▸ **Qué se pide**: Sigue escribiendo el texto sobre la salud mental y las adicciones en Caldas a partir de su última oración.

▸ **Bloque de texto**:
Esa normalización me calló y me cayó remal. ¿Qué cifra esconde su nombre? ¿Qué mierda hace la ciudad con los que se van sin aviso?
Las cifras oficiales dibujan un paisaje desolador: Caldas tiene la tercera tasa más alta de suicidio femenino del país (4.0 por 100.000) y los hombres mueren a 12.9 —un 30% sobre el promedio nacional—. Entre enero y agosto de 2024, 1.942 colombianos eligieron la nada. Pero los números no capturan lo esencial: el momento exacto en que mi compañero de poesía, aquel guerrero autodidacta que sobrevivió a mil batallas callejeras, contó su intento de lanzarse de un puente con la misma naturalidad con que se habla de cambiar el corte de pelo.
«Me cansé de la rutina de intentar salir de la rutina”. Su voz no temblaba. En esta ciudad donde el esfuerzo es religión, la rendición se ha vuelto el único acto de rebeldía posible.
Las tardes en la clínica tenían una rutina demencial: terapia grupal, mandalas, sopas de letras: todo daba cuenta de la falta de recursos de la clínica lo que hacian demasiadas largas las horas mirando el reloj. Fue en esos intersticios del tiempo donde encontré refugio en las palabras. Junto al poeta —ese filósofo de las aceras que citaba a Gabriela Mistral recordando días a la intemperie y con hambre— tejímos un compañerismo basado en el gusto por la lectura.
Él había llegado allí después de que un puente en Manizales le fallara como solución. Yo, porque el alcohol ya no anestesiaba la culpa. Entre nosotros crecía un entendimiento tácito: en Colombia, la salud mental es una guerra librada en soledad. La cultura del «Pilas pues!» y el «echele berraquera»nos condena al silencio.
Byung-Chul Han, filósofo coreano, tenía razón: el neoliberalismo nos convirtió en terratenientes de nosotros mismos. Autoexplotación como virtud. Colapso como fracaso moral.
Para mí, lo más revelador no fueron las crisis de abstinencia ni las noches de insomnio, sino ver cómo las adicciones dibujan un mapa social preciso. El obrero de construcción que olía perico de lo lindo para soportar jornadas de 12 horas. La estudiante universitaria se olía dos gramos de tusi al día para rendir en una agotante carrera de medicina. El exmilitar fumaba bazuco para olvidar lo que vio y lo que le hicieron dejar de ver. Cada sustancia era un síntoma de un sistema que exige productividad infinita mientras desmantela las redes de apoyo.

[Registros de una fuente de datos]
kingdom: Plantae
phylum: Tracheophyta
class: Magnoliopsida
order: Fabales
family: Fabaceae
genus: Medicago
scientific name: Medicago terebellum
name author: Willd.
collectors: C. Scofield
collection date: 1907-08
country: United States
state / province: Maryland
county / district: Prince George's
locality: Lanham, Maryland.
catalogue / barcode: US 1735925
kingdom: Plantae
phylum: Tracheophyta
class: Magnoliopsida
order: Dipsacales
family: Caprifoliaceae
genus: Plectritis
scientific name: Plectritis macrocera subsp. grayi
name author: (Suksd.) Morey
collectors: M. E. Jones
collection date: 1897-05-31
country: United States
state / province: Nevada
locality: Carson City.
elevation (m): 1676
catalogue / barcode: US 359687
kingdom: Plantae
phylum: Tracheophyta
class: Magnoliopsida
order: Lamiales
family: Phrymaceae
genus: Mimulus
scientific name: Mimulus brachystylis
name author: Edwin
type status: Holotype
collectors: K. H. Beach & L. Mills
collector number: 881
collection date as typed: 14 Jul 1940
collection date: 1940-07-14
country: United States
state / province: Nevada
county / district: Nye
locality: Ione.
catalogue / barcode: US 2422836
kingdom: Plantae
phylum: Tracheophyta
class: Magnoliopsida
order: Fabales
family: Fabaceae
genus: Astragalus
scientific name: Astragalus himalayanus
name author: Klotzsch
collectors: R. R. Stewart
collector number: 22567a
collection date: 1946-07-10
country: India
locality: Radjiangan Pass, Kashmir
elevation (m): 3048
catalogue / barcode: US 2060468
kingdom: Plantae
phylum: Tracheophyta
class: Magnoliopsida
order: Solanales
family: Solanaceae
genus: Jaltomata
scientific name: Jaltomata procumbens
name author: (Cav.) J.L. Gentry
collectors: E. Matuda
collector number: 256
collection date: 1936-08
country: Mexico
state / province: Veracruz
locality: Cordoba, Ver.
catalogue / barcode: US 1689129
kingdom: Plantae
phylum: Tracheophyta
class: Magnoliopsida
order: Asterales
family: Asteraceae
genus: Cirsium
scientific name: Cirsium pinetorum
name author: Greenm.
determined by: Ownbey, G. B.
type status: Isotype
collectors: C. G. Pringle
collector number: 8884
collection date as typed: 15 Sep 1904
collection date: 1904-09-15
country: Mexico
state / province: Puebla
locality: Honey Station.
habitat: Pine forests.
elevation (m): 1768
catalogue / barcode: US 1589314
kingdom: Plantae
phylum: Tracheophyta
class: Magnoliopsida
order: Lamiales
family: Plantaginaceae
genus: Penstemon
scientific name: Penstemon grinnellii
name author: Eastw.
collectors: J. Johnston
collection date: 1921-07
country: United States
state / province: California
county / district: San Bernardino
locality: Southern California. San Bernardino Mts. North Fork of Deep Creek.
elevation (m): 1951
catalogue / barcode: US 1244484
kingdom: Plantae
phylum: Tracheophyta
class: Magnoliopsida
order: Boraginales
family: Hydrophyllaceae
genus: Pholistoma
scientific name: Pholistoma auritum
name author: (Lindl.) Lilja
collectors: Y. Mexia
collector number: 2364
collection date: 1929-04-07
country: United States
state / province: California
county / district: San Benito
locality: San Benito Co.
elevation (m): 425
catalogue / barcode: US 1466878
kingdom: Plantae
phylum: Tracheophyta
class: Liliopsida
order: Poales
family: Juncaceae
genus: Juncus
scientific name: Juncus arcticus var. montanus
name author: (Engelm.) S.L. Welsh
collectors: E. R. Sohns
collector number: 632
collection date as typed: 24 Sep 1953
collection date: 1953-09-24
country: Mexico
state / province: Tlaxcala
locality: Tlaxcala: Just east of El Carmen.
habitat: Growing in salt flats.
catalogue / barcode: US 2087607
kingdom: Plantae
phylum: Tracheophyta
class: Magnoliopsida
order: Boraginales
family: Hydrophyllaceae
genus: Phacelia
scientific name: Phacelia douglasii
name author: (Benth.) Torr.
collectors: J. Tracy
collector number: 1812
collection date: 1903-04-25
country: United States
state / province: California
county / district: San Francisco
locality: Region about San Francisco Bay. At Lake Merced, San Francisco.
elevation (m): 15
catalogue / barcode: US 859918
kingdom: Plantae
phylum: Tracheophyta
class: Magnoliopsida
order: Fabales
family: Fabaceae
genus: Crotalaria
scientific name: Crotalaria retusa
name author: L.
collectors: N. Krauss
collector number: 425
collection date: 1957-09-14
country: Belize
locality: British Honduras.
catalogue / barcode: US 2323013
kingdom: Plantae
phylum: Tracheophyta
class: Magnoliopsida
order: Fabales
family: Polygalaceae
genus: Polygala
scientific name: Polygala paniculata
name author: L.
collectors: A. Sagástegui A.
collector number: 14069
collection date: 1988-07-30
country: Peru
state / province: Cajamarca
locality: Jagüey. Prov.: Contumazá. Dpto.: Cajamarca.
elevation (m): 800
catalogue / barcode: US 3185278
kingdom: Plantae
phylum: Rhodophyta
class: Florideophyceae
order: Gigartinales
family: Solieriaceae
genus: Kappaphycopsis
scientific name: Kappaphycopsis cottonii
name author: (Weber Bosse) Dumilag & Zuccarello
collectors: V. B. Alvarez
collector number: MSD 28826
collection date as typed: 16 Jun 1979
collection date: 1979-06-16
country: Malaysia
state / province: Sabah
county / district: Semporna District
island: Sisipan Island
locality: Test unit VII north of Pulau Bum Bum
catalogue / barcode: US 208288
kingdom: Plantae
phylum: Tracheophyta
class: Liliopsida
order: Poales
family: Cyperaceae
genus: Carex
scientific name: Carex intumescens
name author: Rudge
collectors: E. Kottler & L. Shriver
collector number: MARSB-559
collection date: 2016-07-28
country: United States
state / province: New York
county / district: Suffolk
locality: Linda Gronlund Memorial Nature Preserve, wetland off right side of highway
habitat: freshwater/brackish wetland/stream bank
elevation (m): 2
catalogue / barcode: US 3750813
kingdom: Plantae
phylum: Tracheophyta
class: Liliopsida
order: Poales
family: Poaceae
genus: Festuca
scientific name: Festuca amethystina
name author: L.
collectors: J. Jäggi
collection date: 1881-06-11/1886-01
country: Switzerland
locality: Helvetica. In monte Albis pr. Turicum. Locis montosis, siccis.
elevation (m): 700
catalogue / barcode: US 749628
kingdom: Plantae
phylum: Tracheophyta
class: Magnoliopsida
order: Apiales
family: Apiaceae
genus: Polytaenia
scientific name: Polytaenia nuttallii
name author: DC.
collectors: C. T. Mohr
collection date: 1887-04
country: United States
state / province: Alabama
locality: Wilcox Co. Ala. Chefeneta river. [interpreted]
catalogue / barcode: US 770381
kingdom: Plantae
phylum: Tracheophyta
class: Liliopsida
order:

▸ **Espacio de respuesta**:
Mark Fisher, teórico británico, lo diagnosticó: bajo el realismo capitalista, el sufrimiento se medicaliza, se privatiza, se convierte en patología individual. Pero en los pasillos de San Juan de Dios, la verdad era transparente: no estamos locos. Estamos cansados. Cansados de sobrevivir en lugar de vivir.
Aún sueño con el otro Daniel. Con su risa que ahora sé era un disfraz demasiado grande. Su muerte me persigue no por lo excepcional, sino por lo común: en Caldas, un joven se quita la vida cada tres días. Las campanas de la catedral no doblan por ellos. Los medios hablan de las cifras por encima.
Este silencio suicida y asesino es el verdadero crimen colectivo.
Al salir de la clínica, llevo a día de hoy 8 semanas sobrio. Pero la rehabilitación verdadera no empieza hasta que no desmontemos las mentiras que matan: que la resiliencia es virtud y no coartada del Estado ausente. Que la masculinidad tóxica es escudo y no veneno. Que las adicciones son vicios y no gritos ahogados.
Manizales seguirá perdiendo Danieles mientras no entendamos que el puente, la cuerda, la botella, no son el final del camino. Son señales de alarma en una sociedad que olvidó cómo cuidar.
En esta ciudad que madruga con bruma espesa, el amanecer solo llegará cuando dejemos de glorificar el aguante y empecemos a tender manos. Sin estigmas. Sin prisas. Como mi querido poeta que me enseñó entre versos y temblores: a veces la verdadera valentía está en decir «no puedo solo».